I did something very similar about 10 years ago to simplify my life. Also I decided to become a more spiritual being. My quality of life improved has immensely even with setback along the way..
L’chaim!
Simple, but effective. Nice one Aaron! 🙂
Awesome! Hope some of this helps. A lot of times simplicity is best! 🙂
Yeah, #4 and #6 don’t exactly work for me in combination. I have absolutely no interest in casual screwing around and I am quite frankly surprised that “The Good Men Project” is encouraging hookup culture as if it were a healthy lifestyle choice.
Hey Christopher, thanks for your comment. I can totally see where you’re coming from. I wanted to make it clear, though, that I’m not advocating for hookup culture. I’m advocating for sensitive young men to have healthy sex lives. There’s nothing wrong with it, and spiritual leaders, doctors, scientists, and wellness practitioners all say the same thing: great, healthy, intimate sex lives are good medicine for the body and mind.
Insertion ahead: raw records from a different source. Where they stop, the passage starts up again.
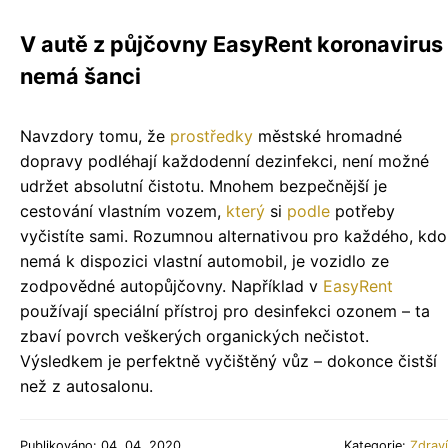
V autě z půjčovny EasyRent koronavirus
nemá šanci
Navzdory tomu, že
prostředky
městské hromadné
dopravy podléhají každodenní dezinfekci, není možné
udržet absolutní čistotu. Mnohem bezpečnější je
cestování vlastním vozem,
který
si
podle
potřeby
vyčistíte sami. Rozumnou alternativou pro každého, kdo
nemá k dispozici vlastní automobil, je vozidlo ze
zodpovědné autopůjčovny. Například v
EasyRent
používají speciální přístroj pro desinfekci ozonem – ta
zbaví povrch veškerých organických nečistot.
Výsledkem je perfektně vyčištěný vůz – dokonce čistší
než z autosalonu.
Publikováno: 04. 04. 2020
Kategorie:
Zdraví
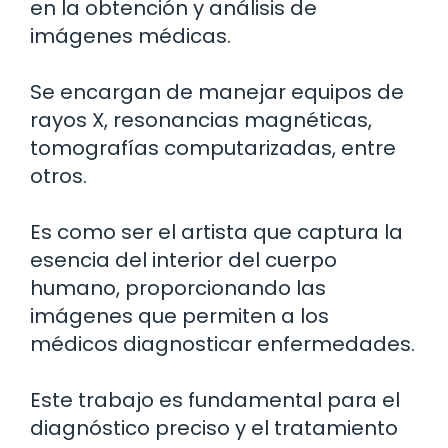
en la obtención y análisis de
imágenes médicas.
Se encargan de manejar equipos de
rayos X, resonancias magnéticas,
tomografías computarizadas, entre
otros.
Es como ser el artista que captura la
esencia del interior del cuerpo
humano, proporcionando las
imágenes que permiten a los
médicos diagnosticar enfermedades.
Este trabajo es fundamental para el
diagnóstico preciso y el tratamiento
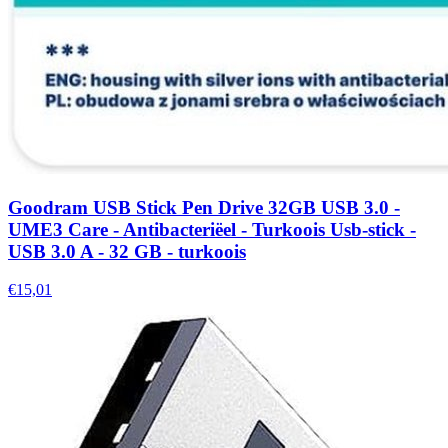
Goodram USB Stick Pen Drive 32GB USB 3.0 -
UME3 Care - Antibacteriëel - Turkoois Usb-stick -
USB 3.0 A - 32 GB - turkoois
€15,01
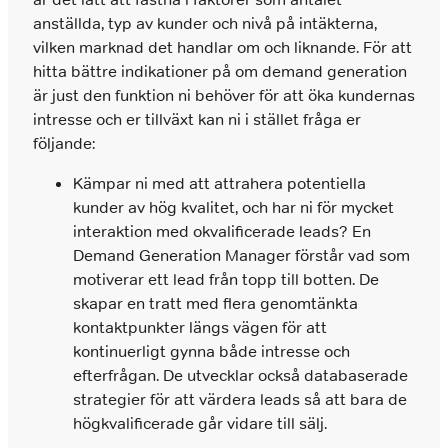
anställda, typ av kunder och nivå på intäkterna,
vilken marknad det handlar om och liknande. För att
hitta bättre indikationer på om demand generation
är just den funktion ni behöver för att öka kundernas
intresse och er tillväxt kan ni i stället fråga er
följande:
Kämpar ni med att attrahera potentiella
kunder av hög kvalitet, och har ni för mycket
interaktion med okvalificerade leads? En
Demand Generation Manager förstår vad som
motiverar ett lead från topp till botten. De
skapar en tratt med flera genomtänkta
kontaktpunkter längs vägen för att
kontinuerligt gynna både intresse och
efterfrågan. De utvecklar också databaserade
strategier för att värdera leads så att bara de
högkvalificerade går vidare till sälj.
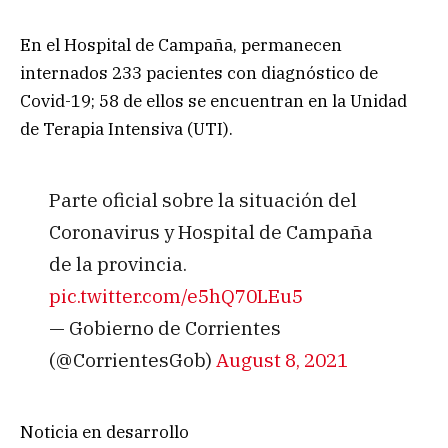
En el Hospital de Campaña, permanecen
internados 233 pacientes con diagnóstico de
Covid-19; 58 de ellos se encuentran en la Unidad
de Terapia Intensiva (UTI).
Parte oficial sobre la situación del
Coronavirus y Hospital de Campaña
de la provincia.
pic.twitter.com/e5hQ70LEu5
— Gobierno de Corrientes
(@CorrientesGob)
August 8, 2021
Noticia en desarrollo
Check out that website I listed, you might find it useful. As for the dating abundantly, that’s just my take on things. There are so many people in this world… Read more »
Thank you.
You’re welcome! Hope some of this is useful.
I think this is good advice for women as well. I often feel overwhelmed by the atrocities of the world and people around me. I have in the last month being doing everything you suggest above and have found it to be more than beneficial. I unfriended 463 people on facebook 🙂 Felt fabulous afterwards and mostly because I want to focus on more quality interactions as apposed to quantity.
Hi Brends! Thanks so much for your comment. I, too, feel overwhelmed, and am really glad men and women are part of this important forum. I’m going to take your advice and unfriend some people as well! Glad you’re feeling great, keep it up!